I hope there will be some cooperation. But I do not know the frame of mind of this person. But he was capable of being at the origin of a terror

attack that caused 130 dead.

And nobody will forget that.

AMANPOUR: Mayor Anne Hidalgo, good luck and thank you for joining us.

HIDALGO: Merci a vous. Thank you so much.


AMANPOUR: And next, we travel across the world to a new revolution taking place in China, with President Xi Jinping feeling the heat after several

rare and open letters sharply criticizing him. The latest issue of "The Economist" takes him to task.

And after a break, we imagine a world where she is trying to relieve a different kind of pressure, challenging China's toilet deficit -- next.

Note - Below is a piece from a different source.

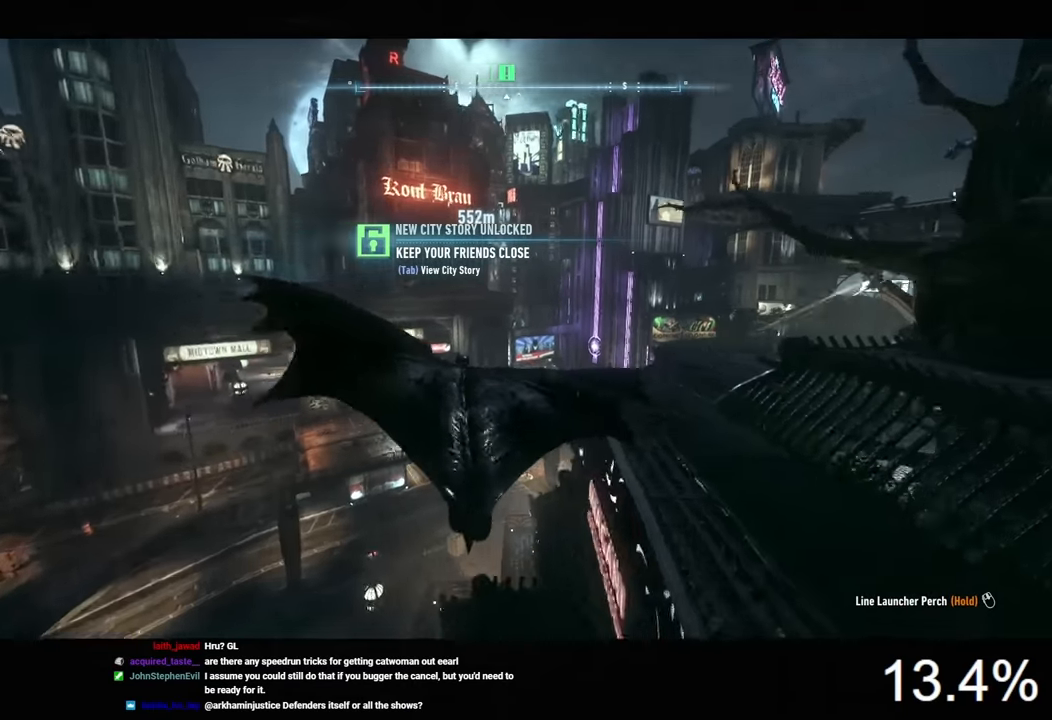
{"keys": ["space"], "mouse": [], "mouse_move": "still", "events": []}
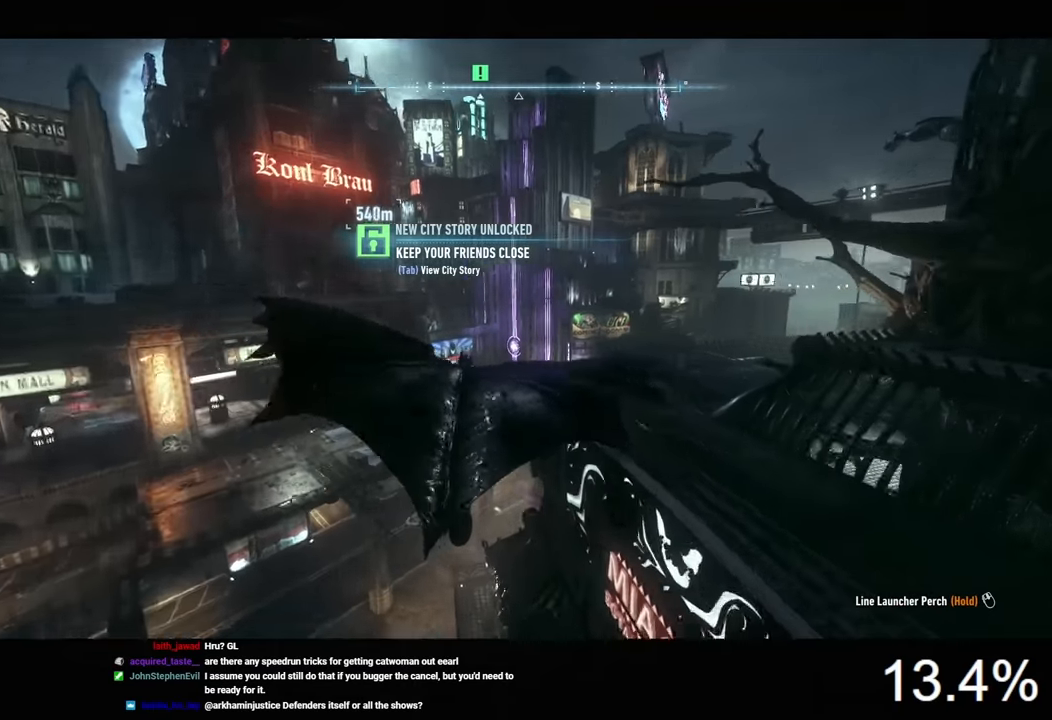
{"keys": ["space"], "mouse": [], "mouse_move": "still", "events": []}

AMANPOUR: And finally tonight, imagine a world where China's latest major investment is in the toilet. President Xi Jinping himself is leading a

campaign to bring toilets to the masses -- in tourist hot spots, to be precise.

China is building thousands upon thousands of public lavatories. But the biggest challenge of this toilet revolution is changing the people's

infamous toilet etiquette, which has recently been shared far and wide online.

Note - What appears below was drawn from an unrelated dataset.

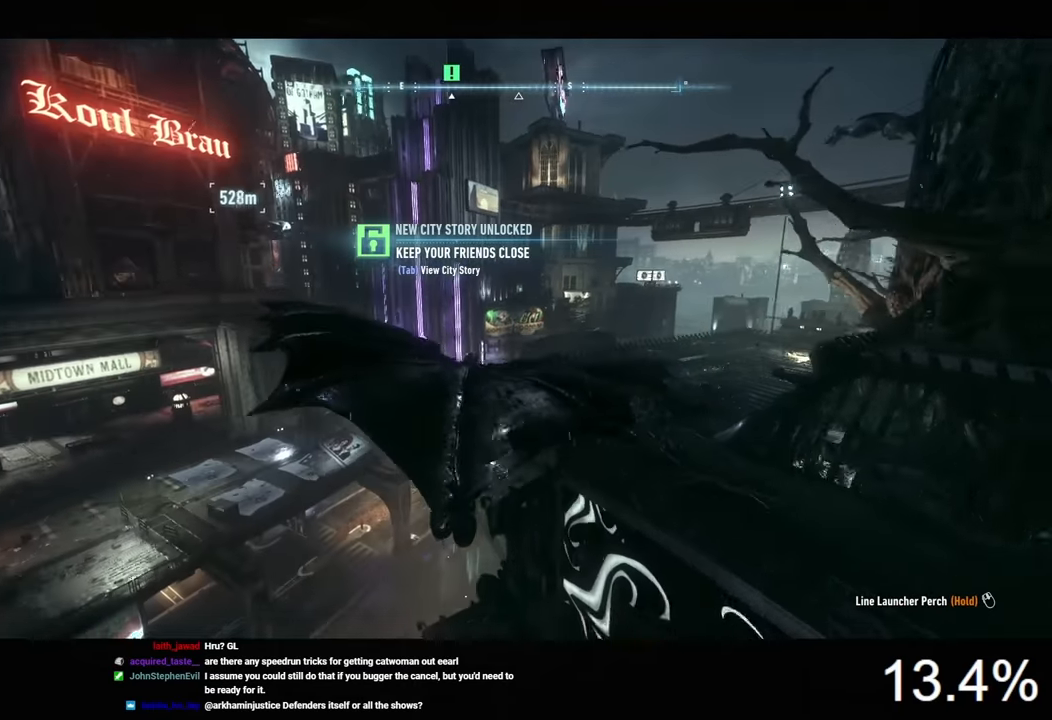
{"keys": ["space"], "mouse": [], "mouse_move": "still", "events": []}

Here in Britain, this image of a grandmother holding a young boy as he relieved himself outside a Burberry story, no less, went viral and shocked

the nation, which always minds its Ps and Qs and takes its WCs very seriously, as they do also in Hong Kong, a former British colony, where the

habit of public urination and defecation simply makes them feel a whole lot worse about the mainland.

Beijing is now waging a propaganda war to flush out this behavior, coughing up billions of dollars to complete the toilet transformation.

And other mighty powers are in the midst of their own restroom revolutions as well, like India, the world's largest democracy, which reportedly wants

to build 100 million toilets by 2019.